Dual Mutations in MSMEG_0965 and MSMEG_1380 Confer High-Level Resistance to Bortezomib and Linezolid by Both Reducing Drug Intake and Increasing Efflux in Mycobacterium smegmatis

The emergence of multidrug-resistant and extensively drug-resistant Mycobacterium tuberculosis strains poses serious challenges to global tuberculosis control, highlighting the urgent need to elucidate the mechanisms underlying multidrug resistance. In this study, we screened for spontaneous bortezomib (BTZ)-resistant Mycobacterium smegmatis (Msm) mutants and identified a strain, Msm-R1-2, exhibiting 16- and 64-fold increases in minimum inhibitory concentrations (MICs) to BTZ and linezolid (LZD), respectively, compared to the parental strain. Whole-genome sequencing revealed resistance-associated mutations in two functionally distinct genes: MSMEG_1380, encoding a transcriptional regulator involved in efflux pump expression, and MSMEG_0965, encoding a porin protein. CRISPR-Cpf1-assisted gene knockout and editing experiments confirmed that single mutations in either MSMEG_1380 or MSMEG_0965 caused low-level resistance (4-fold MIC increase) to BTZ and LZD, while dual mutations conferred resistance levels comparable to Msm-R1-2, with 16- and 64-fold increases in MICs for BTZ and LZD, respectively.

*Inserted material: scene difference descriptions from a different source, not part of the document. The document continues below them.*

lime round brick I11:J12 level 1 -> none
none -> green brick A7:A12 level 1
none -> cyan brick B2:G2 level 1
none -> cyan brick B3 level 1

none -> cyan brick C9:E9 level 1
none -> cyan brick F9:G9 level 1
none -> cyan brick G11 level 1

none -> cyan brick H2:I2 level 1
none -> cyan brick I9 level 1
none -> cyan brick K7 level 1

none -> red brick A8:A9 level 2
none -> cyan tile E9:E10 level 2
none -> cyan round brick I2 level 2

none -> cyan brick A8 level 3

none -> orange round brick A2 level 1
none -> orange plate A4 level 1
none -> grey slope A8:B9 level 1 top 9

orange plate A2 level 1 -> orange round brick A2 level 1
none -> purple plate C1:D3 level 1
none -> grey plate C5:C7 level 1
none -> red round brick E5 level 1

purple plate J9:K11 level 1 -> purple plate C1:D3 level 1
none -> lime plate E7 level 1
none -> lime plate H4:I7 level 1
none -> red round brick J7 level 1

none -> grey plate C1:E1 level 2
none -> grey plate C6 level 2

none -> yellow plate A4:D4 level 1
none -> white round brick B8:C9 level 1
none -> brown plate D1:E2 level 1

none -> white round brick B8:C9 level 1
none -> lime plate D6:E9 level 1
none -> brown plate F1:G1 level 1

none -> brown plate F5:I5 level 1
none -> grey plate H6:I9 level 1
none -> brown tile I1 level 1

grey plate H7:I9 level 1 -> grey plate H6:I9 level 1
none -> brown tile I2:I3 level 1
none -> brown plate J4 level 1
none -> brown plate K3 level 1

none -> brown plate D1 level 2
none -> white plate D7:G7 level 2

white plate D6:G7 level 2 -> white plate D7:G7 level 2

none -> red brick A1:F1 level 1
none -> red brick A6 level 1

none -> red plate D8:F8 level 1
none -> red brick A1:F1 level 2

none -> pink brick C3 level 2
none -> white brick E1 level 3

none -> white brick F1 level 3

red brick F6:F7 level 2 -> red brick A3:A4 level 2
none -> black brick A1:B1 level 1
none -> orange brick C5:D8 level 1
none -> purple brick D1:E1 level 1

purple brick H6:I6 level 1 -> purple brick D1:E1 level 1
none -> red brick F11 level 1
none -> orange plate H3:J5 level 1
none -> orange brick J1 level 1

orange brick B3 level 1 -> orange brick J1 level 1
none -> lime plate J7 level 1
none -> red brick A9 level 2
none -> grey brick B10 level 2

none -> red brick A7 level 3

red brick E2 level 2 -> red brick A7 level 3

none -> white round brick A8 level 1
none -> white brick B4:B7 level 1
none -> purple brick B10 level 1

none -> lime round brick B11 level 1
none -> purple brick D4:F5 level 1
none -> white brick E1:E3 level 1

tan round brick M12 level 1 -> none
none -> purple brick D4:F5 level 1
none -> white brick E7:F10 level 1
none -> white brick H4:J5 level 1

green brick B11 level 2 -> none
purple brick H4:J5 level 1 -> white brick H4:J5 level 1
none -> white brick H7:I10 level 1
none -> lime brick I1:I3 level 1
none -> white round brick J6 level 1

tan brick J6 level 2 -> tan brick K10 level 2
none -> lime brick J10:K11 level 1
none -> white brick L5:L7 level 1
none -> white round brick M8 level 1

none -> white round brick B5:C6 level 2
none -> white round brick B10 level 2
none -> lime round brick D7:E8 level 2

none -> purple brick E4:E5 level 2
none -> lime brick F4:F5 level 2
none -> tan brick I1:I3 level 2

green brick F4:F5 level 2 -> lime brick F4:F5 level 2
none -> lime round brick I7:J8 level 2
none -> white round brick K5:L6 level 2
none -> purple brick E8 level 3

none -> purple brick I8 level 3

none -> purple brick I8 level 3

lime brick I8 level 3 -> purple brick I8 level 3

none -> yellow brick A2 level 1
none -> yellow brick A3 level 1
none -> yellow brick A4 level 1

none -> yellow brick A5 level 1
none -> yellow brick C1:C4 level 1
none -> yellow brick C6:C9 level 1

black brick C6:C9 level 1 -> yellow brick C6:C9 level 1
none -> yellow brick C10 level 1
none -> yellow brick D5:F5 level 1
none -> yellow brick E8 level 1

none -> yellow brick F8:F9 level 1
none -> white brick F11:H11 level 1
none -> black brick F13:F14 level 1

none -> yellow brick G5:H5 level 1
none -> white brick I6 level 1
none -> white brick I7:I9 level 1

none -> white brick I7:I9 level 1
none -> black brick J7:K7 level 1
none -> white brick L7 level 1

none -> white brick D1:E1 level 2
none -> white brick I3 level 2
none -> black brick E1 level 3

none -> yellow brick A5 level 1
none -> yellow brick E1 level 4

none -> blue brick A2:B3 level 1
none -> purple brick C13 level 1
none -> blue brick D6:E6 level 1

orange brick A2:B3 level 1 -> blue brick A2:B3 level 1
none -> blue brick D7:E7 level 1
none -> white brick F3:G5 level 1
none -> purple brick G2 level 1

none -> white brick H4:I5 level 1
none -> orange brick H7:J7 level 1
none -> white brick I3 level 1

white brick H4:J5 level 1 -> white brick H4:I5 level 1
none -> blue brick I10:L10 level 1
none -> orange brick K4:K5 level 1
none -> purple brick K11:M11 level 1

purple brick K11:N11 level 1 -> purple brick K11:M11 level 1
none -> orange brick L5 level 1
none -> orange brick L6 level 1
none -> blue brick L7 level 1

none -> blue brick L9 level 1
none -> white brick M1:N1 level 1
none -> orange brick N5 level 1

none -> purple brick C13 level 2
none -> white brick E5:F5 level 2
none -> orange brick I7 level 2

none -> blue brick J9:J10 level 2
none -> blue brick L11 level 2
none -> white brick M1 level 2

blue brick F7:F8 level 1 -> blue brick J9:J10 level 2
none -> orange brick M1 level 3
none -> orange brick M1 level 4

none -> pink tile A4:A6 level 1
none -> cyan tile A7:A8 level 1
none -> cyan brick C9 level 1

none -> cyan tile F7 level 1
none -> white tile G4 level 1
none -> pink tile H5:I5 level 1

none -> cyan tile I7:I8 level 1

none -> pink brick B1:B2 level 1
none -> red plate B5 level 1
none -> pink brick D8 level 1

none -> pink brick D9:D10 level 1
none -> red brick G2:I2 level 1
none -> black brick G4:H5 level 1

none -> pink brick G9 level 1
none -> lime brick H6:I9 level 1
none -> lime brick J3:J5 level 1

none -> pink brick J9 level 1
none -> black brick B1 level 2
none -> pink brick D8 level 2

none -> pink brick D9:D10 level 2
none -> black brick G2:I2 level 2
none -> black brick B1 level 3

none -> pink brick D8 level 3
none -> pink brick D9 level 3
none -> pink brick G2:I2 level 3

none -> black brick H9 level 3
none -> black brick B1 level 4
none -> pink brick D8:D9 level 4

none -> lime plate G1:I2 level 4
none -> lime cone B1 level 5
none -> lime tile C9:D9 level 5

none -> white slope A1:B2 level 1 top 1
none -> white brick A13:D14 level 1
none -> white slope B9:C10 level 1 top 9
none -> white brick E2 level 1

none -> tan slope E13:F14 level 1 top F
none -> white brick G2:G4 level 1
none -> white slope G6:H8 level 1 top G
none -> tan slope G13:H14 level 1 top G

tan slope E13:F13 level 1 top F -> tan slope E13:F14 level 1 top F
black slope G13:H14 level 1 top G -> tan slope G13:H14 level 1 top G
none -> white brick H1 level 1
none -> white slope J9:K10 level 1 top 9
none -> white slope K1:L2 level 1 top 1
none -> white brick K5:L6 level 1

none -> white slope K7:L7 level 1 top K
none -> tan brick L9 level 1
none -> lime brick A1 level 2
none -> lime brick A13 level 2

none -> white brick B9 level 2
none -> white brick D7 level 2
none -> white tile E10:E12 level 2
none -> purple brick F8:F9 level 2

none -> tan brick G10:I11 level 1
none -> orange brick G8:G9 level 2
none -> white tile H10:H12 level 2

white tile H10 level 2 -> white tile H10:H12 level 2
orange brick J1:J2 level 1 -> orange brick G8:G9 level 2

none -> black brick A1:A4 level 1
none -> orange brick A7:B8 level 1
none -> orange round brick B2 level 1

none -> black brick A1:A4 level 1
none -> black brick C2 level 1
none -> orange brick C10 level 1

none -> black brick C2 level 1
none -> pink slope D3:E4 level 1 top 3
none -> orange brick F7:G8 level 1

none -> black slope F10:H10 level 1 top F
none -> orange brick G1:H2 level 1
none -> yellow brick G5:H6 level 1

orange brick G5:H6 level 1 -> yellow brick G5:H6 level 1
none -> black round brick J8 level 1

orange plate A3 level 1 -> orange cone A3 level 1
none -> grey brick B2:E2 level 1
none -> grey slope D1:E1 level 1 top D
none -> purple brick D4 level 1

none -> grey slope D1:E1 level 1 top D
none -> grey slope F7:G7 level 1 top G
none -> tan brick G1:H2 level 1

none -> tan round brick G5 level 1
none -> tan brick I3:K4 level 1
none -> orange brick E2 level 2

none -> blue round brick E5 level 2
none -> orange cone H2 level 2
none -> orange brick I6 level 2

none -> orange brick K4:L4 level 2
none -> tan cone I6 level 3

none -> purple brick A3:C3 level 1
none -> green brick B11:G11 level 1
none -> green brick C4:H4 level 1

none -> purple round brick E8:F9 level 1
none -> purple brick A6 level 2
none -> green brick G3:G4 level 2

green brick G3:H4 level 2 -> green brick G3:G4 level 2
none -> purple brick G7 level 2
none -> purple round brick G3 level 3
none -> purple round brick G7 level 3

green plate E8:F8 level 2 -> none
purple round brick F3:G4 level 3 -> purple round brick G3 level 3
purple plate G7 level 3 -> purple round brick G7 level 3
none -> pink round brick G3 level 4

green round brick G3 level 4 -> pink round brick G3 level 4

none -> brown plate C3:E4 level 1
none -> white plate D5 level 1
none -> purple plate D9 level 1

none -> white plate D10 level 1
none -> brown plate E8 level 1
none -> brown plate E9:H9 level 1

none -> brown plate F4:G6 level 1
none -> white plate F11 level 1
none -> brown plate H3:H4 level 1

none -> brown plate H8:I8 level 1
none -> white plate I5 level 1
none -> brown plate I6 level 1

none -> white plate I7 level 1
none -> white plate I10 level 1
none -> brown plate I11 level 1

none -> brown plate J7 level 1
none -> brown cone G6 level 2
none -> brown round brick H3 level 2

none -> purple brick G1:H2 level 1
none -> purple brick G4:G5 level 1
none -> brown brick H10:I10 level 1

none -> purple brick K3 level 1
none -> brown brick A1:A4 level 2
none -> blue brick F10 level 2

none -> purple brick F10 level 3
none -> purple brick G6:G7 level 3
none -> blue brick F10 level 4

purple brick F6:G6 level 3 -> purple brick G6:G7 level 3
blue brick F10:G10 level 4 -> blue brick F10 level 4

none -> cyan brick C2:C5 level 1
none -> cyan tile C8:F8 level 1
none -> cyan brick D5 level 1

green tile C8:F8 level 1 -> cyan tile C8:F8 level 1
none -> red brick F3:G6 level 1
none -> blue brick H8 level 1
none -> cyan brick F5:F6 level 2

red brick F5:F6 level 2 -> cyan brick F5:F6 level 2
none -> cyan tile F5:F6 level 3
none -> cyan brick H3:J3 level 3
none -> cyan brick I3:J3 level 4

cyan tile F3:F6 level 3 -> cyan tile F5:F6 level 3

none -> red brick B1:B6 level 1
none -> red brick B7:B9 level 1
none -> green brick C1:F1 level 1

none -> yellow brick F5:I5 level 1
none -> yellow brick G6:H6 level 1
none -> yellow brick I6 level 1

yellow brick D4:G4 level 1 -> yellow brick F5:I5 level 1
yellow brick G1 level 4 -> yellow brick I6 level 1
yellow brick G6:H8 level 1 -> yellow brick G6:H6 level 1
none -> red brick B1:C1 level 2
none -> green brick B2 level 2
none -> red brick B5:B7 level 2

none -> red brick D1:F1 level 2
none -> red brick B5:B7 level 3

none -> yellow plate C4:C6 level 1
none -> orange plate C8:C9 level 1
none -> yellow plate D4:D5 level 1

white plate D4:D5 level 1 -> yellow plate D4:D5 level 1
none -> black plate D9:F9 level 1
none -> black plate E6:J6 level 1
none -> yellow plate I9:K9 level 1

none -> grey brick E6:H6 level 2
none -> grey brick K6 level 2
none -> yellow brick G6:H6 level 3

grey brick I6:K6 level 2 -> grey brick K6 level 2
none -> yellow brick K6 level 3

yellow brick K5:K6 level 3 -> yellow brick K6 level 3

An ethidium bromide accumulation assay demonstrated that mutations in MSMEG_0965 reduce cell wall permeability, contributing to multidrug resistance. Furthermore, quantitative real-time PCR showed that mutations in MSMEG_1380 upregulate the mmpS5-mmpL5 efflux system. Together, these dual mechanisms function synergistically: restricted drug entry combined with enhanced drug efflux confers robust multidrug resistance. These findings provide novel insights into the evolutionary mechanisms of resistance in mycobacteria.